I hope it’s something sharp,” I thought to myself, simultaneously hating her eye doctor for being so blind (or, worse, apathetic) to her fears, but also wishing I could offer a sitcom punchline that would lighten the mood long enough for me to go back to the other patient I had left waiting during all this. Like the woman, I was as frustrated that there was nothing I could do now; only a second opinion from an eye surgeon in Boston would make the next step clearer.
          Breathing out slowly in an attempt to regain her composure, the woman picked up a manila folder from the desk and wrapped her stethoscope around her neck. Her eyes still red from crying, she stood up to see the patient I had started presenting to her 10 minutes ago. I followed behind her silently, somewhat confused that I had seen my physician-mentor in the role of patient, but also impressed that she was literally (trying to) leave her personal life at the door.

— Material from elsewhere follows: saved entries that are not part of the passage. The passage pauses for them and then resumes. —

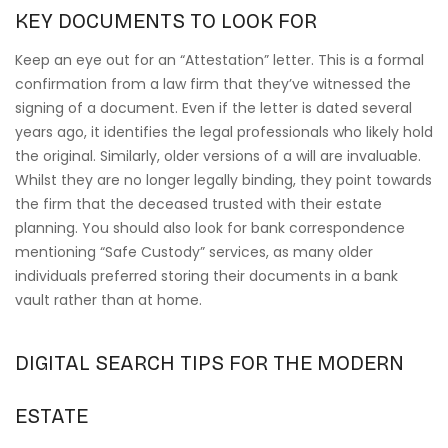
KEY DOCUMENTS TO LOOK FOR
Keep an eye out for an “Attestation” letter. This is a formal
confirmation from a law firm that they’ve witnessed the
signing of a document. Even if the letter is dated several
years ago, it identifies the legal professionals who likely hold
the original. Similarly, older versions of a will are invaluable.
Whilst they are no longer legally binding, they point towards
the firm that the deceased trusted with their estate
planning. You should also look for bank correspondence
mentioning “Safe Custody” services, as many older
individuals preferred storing their documents in a bank
vault rather than at home.
DIGITAL SEARCH TIPS FOR THE MODERN
ESTATE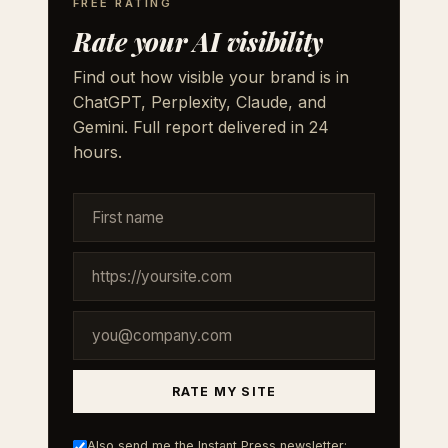
FREE RATING
Rate your AI visibility
Find out how visible your brand is in
ChatGPT, Perplexity, Claude, and
Gemini. Full report delivered in 24
hours.
RATE MY SITE
Also send me the Instant Press newsletter: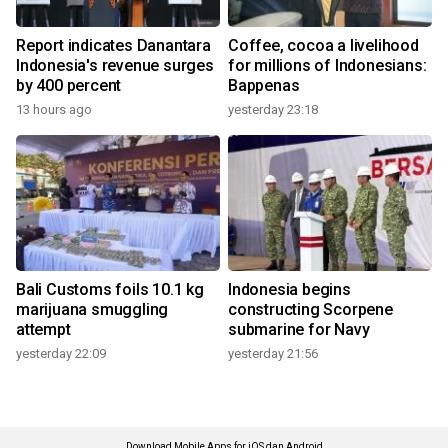
Report indicates Danantara
Coffee, cocoa a livelihood
Indonesia's revenue surges
for millions of Indonesians:
by 400 percent
Bappenas
13 hours ago
yesterday 23:18
Bali Customs foils 10.1 kg
Indonesia begins
marijuana smuggling
constructing Scorpene
attempt
submarine for Navy
yesterday 22:09
yesterday 21:56
Download Mobile Apps for iOS dan Android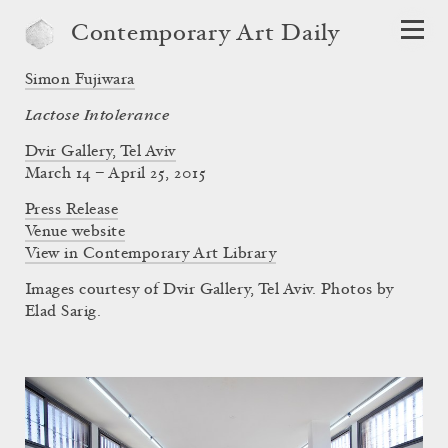
Contemporary Art Daily
Simon Fujiwara
Lactose Intolerance
Dvir Gallery, Tel Aviv
March 14 – April 25, 2015
Press Release
Venue website
View in Contemporary Art Library
Images courtesy of Dvir Gallery, Tel Aviv. Photos by
Elad Sarig.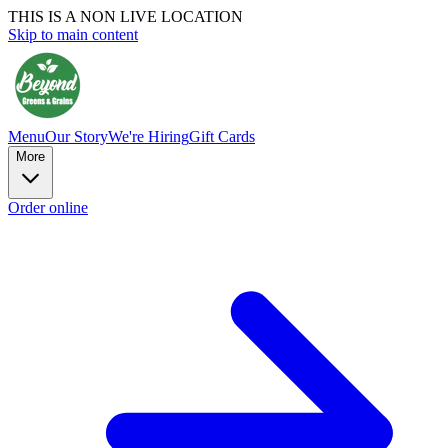
THIS IS A NON LIVE LOCATION
Skip to main content
Menu
Our Story
We're Hiring
Gift Cards
More
Order online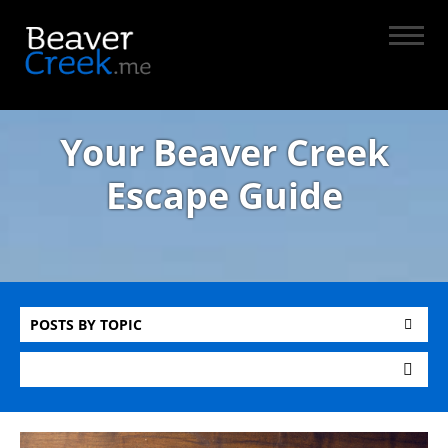
Your Beaver Creek
Escape Guide
POSTS BY TOPIC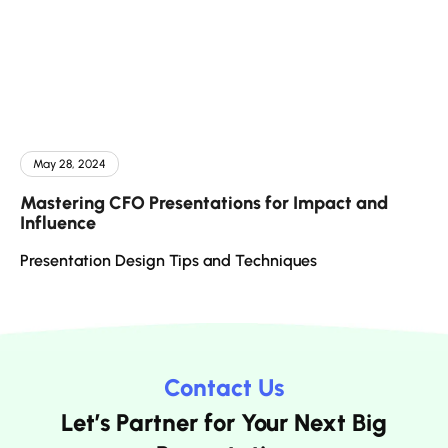
May 28, 2024
Mastering CFO Presentations for Impact and
Influence
Presentation Design Tips and Techniques
Contact Us
Let’s Partner for Your Next Big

          She paused before knocking. “If it weren’t such a physical thing, maybe it wouldn’t affect me so much,” she said to the friend-colleague who had also followed us. “But every time I look in an ear, I have to think how I’m going to do it so I can see around my blind spot.”
          It’s an interesting dichotomy that we as physicians must look past our own shortcomings or biases yet pinpoint them in others. Failing to do this, or worse yet, failing to support the patient after problems have been discovered, is a particularly frustrating form of blindness. Though the myopic physician, overly focused on detail and not context, may be accurate, he is ignorant of what he fails to see, and his blindness instead presents a challenge to his patients. I knew that regardless of what happened to my physician-mentor’s eyesight, she would never be as blind as her ophthalmologist. Her dark eyes glistened from dying tears as she opened the exam room door and asked, “It’s nice to see you, Iris. How can I help you today?”